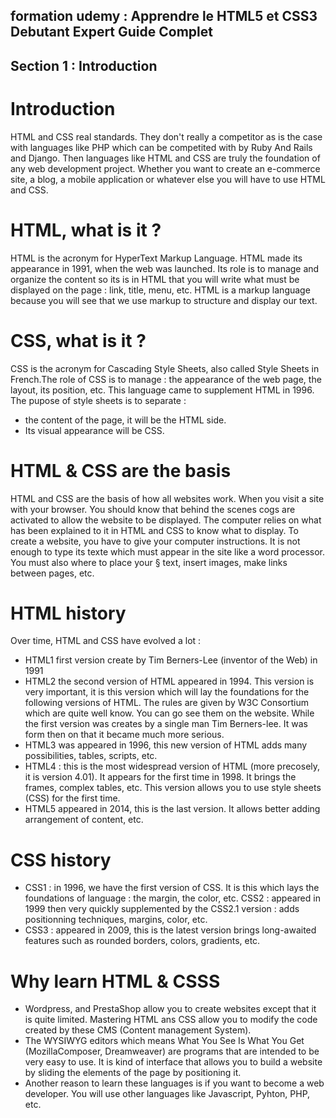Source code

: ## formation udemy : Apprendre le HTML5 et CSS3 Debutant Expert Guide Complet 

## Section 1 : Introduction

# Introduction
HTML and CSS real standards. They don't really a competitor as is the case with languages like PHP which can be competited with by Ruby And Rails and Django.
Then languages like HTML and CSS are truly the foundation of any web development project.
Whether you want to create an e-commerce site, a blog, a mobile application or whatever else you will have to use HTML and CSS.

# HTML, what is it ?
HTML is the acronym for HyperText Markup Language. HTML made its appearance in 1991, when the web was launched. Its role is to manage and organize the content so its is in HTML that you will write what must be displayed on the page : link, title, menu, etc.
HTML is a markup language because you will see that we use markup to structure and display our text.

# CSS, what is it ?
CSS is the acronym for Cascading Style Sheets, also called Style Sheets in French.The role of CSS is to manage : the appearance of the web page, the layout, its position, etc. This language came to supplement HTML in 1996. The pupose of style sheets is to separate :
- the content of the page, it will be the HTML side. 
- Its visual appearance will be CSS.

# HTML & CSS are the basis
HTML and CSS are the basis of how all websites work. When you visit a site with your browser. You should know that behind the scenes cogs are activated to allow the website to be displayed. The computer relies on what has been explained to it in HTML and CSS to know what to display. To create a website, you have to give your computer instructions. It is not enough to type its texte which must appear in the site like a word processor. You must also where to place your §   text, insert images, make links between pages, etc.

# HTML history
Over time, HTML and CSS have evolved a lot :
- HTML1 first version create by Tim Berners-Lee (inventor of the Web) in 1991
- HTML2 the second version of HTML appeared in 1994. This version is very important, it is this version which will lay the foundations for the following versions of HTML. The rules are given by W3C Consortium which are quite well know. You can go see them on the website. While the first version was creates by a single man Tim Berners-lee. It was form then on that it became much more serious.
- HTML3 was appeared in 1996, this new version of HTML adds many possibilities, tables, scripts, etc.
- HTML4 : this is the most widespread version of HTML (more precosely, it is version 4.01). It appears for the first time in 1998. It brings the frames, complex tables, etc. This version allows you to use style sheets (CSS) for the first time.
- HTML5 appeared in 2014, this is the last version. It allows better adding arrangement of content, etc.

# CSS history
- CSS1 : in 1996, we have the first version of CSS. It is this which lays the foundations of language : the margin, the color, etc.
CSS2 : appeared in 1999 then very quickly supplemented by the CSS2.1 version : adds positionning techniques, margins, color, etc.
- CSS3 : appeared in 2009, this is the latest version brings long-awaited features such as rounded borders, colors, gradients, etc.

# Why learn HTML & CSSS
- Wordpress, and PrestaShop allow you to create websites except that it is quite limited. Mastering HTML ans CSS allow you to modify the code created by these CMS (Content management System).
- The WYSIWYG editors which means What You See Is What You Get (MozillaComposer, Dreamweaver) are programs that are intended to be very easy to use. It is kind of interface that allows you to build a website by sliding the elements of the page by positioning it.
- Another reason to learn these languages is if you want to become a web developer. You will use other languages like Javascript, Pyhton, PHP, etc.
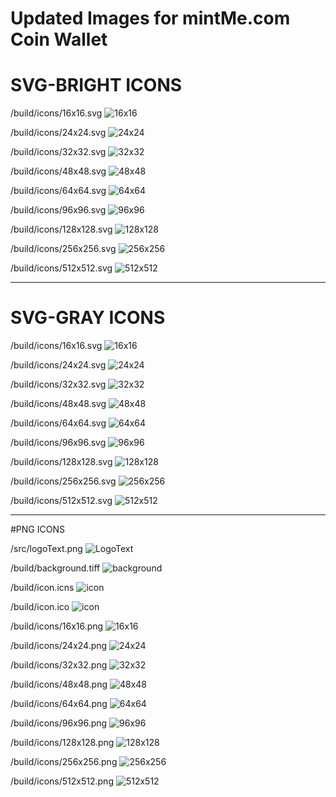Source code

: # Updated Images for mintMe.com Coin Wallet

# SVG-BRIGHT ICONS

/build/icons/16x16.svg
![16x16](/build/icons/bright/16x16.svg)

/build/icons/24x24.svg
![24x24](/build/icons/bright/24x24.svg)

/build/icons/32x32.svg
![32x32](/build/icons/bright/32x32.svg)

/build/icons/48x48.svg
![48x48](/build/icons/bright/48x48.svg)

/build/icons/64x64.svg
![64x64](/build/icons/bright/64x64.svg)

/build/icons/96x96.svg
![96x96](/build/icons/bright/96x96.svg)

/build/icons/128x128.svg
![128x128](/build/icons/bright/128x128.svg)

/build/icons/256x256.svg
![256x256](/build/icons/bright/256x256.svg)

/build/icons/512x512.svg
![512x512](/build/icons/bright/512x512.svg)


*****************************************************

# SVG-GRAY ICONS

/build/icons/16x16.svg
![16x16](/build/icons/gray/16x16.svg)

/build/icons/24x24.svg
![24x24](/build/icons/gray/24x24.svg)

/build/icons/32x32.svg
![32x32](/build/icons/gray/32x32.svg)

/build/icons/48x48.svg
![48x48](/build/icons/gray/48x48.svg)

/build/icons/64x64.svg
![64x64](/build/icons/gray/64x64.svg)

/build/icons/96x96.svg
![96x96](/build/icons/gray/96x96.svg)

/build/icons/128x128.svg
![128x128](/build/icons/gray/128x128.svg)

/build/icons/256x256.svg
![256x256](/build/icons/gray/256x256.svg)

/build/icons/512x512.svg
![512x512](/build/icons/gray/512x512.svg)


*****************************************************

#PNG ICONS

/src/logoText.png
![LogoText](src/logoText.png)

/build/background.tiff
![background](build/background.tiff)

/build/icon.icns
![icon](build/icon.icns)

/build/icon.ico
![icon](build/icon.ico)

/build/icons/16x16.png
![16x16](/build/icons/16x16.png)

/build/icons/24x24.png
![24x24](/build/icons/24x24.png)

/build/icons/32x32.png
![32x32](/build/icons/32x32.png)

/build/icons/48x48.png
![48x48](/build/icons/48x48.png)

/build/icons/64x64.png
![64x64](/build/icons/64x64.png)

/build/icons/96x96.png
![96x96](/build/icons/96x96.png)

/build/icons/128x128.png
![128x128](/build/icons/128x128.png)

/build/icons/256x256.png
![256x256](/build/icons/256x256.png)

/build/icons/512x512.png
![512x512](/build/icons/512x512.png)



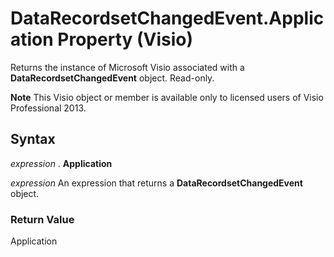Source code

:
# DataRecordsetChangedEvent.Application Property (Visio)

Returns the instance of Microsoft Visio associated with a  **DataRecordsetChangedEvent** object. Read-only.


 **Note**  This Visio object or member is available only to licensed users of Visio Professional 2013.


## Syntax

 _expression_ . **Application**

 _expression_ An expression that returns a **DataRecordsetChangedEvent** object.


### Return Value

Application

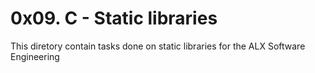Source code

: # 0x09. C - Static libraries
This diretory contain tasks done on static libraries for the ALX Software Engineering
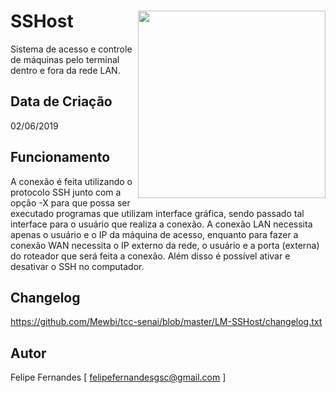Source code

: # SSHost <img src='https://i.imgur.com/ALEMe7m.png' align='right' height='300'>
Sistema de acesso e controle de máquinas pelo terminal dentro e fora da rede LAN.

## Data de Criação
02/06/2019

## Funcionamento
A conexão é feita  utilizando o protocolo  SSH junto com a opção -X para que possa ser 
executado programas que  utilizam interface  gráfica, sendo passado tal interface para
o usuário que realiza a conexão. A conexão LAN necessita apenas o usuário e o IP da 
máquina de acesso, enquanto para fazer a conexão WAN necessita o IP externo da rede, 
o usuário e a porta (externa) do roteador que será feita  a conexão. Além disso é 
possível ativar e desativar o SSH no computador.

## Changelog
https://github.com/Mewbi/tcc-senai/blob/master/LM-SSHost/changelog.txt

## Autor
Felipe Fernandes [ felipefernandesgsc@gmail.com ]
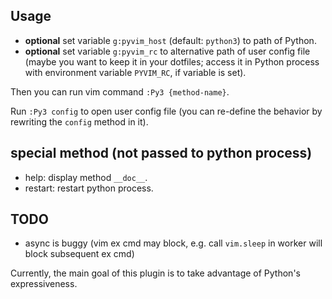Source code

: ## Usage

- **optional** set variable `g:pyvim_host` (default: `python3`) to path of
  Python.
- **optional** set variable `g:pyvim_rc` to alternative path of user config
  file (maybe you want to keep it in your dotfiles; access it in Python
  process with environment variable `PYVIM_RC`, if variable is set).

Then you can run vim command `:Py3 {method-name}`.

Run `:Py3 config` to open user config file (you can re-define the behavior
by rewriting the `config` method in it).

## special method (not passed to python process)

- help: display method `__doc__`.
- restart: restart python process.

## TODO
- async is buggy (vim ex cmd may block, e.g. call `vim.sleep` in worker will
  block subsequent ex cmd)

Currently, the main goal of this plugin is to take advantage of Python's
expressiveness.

Task requirements - In the data above, find each line that uses the string "config". Copy it.

Written response -
- **optional** set variable `g:pyvim_rc` to alternative path of user config
Run `:Py3 config` to open user config file (you can re-define the behavior
by rewriting the `config` method in it).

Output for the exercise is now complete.